# Task requirements:
In this exercise, the entries below include pictures. Repeat exactly the lines from the line with "left shoulder: (208, 181)" to the line with "right shoulder: (130, 186)", including both, but without the pictures.

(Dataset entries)
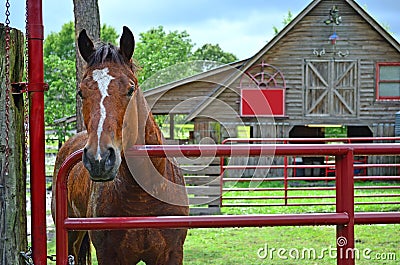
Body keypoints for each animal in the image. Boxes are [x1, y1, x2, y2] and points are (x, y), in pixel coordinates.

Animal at [51, 25, 189, 264]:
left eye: (130, 89)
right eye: (81, 91)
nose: (99, 159)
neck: (143, 194)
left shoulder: (171, 254)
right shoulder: (109, 255)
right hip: (70, 239)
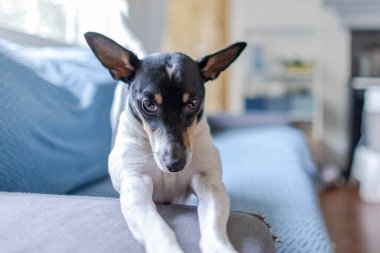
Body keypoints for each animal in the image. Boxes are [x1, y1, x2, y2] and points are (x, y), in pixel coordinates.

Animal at [84, 32, 246, 253]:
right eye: (149, 104)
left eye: (192, 103)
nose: (175, 164)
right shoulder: (136, 183)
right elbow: (155, 225)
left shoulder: (208, 181)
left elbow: (213, 222)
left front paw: (220, 247)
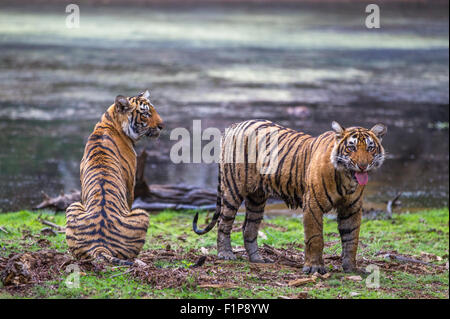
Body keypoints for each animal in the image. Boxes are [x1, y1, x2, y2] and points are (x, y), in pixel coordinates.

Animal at [66, 90, 164, 264]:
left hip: (73, 206)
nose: (162, 125)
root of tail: (100, 246)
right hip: (142, 214)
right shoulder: (130, 186)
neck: (109, 121)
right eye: (146, 114)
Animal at [193, 120, 386, 276]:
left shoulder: (351, 208)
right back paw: (225, 254)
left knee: (249, 228)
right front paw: (314, 268)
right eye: (351, 147)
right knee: (223, 223)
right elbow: (315, 238)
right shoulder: (313, 205)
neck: (347, 177)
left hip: (257, 198)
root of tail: (233, 126)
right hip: (233, 189)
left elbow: (352, 239)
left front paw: (351, 268)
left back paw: (258, 259)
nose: (362, 166)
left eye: (370, 147)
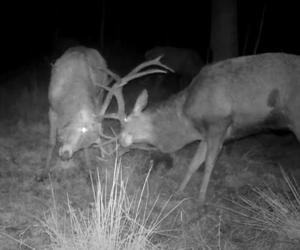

# Solution to this problem:
left shoulder: (208, 181)
left elbow: (213, 222)
left front paw: (220, 247)
Body keypoints for each animal in the image. Boxes are [x1, y1, x2, y2] and points are (x, y), in pixel coordinates.

Animal at [66, 90, 164, 264]:
left hip: (73, 206)
nose: (162, 125)
root of tail: (100, 246)
right hip: (142, 214)
right shoulder: (130, 186)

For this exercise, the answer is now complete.